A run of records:
** START **

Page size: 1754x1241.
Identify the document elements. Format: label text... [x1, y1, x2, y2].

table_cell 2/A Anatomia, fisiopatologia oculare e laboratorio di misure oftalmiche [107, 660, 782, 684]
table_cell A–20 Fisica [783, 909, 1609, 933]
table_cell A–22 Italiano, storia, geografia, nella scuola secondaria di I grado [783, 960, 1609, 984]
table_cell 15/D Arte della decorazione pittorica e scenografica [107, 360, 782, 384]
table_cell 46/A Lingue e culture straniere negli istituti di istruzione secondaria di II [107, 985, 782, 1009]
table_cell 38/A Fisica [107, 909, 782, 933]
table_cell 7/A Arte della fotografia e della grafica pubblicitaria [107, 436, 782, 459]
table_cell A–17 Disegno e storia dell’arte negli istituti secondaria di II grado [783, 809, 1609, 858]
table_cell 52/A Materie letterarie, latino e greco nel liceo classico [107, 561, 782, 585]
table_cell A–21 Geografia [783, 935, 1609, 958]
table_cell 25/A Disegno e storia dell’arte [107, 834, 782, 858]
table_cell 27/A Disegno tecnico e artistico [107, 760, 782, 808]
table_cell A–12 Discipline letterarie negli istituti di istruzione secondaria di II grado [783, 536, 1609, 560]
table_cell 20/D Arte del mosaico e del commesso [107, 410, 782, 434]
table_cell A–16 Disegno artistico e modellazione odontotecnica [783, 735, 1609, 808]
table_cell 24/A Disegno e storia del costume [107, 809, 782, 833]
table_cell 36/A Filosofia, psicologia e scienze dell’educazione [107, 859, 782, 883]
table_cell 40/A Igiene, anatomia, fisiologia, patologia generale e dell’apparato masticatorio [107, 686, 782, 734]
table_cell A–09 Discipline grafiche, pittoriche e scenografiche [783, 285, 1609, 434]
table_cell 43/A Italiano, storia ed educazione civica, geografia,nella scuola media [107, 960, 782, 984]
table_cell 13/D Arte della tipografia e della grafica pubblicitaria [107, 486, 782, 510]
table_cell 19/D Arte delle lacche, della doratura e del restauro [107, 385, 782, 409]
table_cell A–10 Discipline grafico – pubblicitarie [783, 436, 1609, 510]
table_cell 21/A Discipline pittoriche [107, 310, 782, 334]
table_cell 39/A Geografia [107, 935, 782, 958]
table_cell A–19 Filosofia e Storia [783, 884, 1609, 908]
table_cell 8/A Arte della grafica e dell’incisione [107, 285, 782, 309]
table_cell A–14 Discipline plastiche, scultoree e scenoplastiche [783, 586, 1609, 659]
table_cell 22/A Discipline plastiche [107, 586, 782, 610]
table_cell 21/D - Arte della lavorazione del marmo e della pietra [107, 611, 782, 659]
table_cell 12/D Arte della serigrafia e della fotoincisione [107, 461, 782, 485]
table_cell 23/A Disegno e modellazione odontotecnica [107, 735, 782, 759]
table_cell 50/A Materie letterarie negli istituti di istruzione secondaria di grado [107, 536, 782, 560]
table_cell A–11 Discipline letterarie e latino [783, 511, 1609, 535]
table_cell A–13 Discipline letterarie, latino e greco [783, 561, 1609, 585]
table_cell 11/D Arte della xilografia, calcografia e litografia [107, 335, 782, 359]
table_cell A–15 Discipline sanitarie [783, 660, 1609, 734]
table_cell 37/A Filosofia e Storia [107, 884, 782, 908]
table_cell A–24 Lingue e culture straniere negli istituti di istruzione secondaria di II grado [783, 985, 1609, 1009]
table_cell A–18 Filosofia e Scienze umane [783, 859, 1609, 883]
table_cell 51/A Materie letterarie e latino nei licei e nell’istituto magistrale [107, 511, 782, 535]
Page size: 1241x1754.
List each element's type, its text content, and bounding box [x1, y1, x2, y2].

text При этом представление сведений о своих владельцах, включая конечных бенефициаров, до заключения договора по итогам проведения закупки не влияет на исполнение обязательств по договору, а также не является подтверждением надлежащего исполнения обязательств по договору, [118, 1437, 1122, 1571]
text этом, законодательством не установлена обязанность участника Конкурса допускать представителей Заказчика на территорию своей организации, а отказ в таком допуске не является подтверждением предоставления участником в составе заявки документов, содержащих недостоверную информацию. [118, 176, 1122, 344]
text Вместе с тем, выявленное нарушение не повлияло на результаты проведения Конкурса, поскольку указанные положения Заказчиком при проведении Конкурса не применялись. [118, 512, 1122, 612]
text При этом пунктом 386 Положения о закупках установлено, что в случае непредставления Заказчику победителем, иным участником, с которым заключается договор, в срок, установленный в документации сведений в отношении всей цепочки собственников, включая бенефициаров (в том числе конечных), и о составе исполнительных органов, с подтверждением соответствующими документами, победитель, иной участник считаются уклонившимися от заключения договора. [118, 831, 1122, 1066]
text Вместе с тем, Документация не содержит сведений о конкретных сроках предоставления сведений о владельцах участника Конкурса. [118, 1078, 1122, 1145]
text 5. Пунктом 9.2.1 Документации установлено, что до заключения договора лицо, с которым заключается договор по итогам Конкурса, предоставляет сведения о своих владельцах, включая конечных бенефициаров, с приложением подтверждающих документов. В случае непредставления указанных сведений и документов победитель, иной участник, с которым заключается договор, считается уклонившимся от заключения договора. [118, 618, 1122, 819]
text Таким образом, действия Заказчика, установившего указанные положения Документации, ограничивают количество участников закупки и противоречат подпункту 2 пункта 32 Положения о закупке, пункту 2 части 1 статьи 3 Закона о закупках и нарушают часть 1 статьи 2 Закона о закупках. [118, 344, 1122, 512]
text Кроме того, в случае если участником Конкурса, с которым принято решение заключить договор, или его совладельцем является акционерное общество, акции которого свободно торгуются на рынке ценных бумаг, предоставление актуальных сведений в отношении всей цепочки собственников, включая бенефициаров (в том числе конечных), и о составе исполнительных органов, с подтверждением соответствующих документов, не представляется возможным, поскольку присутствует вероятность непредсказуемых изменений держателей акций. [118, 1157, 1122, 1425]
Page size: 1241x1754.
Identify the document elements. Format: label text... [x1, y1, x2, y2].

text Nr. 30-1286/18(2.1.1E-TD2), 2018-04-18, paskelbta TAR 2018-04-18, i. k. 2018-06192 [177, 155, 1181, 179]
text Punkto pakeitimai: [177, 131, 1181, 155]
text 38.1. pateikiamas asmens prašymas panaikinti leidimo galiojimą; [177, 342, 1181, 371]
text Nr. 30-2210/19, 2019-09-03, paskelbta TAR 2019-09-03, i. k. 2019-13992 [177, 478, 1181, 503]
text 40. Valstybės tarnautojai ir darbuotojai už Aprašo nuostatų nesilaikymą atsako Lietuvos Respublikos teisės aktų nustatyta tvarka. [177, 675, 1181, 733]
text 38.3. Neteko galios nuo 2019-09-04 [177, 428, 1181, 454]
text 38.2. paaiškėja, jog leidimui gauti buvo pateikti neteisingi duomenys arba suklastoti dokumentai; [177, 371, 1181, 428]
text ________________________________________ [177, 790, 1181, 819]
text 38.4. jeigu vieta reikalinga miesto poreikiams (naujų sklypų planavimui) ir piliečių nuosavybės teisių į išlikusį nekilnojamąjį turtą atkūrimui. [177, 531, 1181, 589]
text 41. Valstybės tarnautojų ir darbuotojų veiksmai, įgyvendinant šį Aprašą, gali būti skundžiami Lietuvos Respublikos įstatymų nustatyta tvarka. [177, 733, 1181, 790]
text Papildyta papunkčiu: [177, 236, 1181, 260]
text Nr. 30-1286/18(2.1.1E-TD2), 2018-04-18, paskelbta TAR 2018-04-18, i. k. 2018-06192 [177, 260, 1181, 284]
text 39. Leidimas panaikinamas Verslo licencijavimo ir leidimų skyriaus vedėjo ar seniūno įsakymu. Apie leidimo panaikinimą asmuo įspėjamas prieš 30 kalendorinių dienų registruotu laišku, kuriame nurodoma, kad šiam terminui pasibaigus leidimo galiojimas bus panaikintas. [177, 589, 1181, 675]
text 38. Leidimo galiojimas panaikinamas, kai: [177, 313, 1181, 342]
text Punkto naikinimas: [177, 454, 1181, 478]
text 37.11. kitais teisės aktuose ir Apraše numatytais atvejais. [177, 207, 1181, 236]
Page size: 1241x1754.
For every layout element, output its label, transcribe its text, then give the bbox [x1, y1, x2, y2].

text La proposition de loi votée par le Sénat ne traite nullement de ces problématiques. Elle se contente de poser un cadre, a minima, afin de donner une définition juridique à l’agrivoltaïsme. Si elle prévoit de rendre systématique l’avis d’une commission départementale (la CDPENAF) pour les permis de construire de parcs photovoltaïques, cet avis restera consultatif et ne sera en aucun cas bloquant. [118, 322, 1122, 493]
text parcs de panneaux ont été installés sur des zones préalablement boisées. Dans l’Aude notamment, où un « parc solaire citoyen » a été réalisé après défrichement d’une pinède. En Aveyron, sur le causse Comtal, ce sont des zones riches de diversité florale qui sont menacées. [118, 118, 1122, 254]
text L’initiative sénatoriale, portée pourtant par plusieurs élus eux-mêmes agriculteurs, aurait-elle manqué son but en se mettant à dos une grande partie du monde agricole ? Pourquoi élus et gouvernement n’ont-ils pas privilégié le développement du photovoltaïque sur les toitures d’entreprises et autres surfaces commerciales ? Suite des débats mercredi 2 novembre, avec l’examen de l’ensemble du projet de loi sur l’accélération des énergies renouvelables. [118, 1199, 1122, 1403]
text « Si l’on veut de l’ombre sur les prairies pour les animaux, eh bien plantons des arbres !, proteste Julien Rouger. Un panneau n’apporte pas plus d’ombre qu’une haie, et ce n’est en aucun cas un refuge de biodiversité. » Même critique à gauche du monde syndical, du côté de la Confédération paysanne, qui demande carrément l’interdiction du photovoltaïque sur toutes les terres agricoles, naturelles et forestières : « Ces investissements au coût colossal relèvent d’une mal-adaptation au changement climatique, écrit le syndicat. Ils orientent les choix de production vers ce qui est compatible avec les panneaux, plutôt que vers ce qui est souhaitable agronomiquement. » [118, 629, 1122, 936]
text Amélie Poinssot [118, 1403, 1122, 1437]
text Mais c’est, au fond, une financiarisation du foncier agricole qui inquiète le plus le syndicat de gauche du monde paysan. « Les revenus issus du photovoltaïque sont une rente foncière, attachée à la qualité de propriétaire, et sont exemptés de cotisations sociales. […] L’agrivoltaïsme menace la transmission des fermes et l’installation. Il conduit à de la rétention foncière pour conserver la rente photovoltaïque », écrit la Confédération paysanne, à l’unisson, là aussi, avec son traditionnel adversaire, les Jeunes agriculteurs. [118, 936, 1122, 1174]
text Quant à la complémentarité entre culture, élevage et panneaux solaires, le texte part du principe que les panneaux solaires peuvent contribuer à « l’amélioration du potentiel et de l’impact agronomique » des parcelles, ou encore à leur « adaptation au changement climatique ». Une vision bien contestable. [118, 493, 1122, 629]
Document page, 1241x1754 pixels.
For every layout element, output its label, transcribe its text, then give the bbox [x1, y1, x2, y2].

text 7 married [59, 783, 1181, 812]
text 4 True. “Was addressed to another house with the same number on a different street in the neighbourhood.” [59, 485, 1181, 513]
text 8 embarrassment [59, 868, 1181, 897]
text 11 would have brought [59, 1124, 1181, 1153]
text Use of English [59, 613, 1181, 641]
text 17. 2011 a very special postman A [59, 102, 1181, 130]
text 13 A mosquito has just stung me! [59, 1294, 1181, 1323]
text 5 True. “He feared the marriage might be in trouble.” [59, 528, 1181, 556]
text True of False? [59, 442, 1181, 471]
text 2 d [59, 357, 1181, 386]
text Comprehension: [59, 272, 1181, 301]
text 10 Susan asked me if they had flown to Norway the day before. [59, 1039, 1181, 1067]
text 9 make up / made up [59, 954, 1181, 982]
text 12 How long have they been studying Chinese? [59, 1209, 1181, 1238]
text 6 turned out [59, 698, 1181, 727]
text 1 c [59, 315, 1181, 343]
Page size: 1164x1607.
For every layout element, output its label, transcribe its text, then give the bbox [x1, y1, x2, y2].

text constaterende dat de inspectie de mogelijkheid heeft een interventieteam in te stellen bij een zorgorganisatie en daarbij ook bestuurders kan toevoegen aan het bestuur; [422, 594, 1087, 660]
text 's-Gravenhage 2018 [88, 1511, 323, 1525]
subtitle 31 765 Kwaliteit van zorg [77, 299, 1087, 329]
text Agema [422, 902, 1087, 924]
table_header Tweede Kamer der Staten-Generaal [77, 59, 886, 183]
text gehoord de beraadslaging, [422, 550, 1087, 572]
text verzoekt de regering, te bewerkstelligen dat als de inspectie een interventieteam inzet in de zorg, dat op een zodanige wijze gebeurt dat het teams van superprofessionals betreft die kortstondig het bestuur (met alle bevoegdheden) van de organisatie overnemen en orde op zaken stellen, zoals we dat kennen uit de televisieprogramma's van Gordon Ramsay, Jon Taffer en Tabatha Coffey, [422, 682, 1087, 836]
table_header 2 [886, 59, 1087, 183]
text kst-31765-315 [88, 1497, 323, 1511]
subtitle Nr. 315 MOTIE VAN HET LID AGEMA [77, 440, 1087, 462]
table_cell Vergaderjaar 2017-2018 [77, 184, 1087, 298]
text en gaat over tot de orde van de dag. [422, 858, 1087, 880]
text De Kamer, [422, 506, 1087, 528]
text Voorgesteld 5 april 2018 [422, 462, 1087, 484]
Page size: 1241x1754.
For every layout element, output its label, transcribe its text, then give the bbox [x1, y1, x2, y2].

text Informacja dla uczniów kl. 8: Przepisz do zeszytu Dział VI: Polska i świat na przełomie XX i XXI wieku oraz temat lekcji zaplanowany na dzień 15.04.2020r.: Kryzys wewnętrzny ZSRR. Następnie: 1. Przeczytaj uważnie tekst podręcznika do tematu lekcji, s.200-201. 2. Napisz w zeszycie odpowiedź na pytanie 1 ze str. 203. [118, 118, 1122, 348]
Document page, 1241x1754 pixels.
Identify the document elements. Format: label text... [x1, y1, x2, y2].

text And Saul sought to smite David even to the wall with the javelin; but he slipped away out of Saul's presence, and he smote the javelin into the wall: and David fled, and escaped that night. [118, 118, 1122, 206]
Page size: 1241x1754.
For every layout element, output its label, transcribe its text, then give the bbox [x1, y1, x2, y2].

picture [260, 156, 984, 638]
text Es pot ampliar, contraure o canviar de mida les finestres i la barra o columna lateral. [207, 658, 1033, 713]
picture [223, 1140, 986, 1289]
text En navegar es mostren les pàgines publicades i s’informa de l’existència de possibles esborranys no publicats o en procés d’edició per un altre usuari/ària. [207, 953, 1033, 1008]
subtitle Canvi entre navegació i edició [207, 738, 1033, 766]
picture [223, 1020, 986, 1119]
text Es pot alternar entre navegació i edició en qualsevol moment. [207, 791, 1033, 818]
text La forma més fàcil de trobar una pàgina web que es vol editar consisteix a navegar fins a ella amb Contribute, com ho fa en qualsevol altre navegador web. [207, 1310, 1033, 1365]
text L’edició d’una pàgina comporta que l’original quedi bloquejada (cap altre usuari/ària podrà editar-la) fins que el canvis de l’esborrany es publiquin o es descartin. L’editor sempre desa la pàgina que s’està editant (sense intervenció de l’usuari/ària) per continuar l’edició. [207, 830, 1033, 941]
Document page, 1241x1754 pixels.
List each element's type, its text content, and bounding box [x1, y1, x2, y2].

** END **

» WHAT YOU ARE ASKED TO DO:
Update the rows from the line with "picture [260, 156, 984, 638]" up to and including the line with "text La forma" by putting "pestanyes" in place of "finestres", and leave everything else unchanged.

» THE COMPLETED TASK:
picture [260, 156, 984, 638]
text Es pot ampliar, contraure o canviar de mida les pestanyes i la barra o columna lateral. [207, 658, 1033, 713]
picture [223, 1140, 986, 1289]
text En navegar es mostren les pàgines publicades i s’informa de l’existència de possibles esborranys no publicats o en procés d’edició per un altre usuari/ària. [207, 953, 1033, 1008]
subtitle Canvi entre navegació i edició [207, 738, 1033, 766]
picture [223, 1020, 986, 1119]
text Es pot alternar entre navegació i edició en qualsevol moment. [207, 791, 1033, 818]
text La forma més fàcil de trobar una pàgina web que es vol editar consisteix a navegar fins a ella amb Contribute, com ho fa en qualsevol altre navegador web. [207, 1310, 1033, 1365]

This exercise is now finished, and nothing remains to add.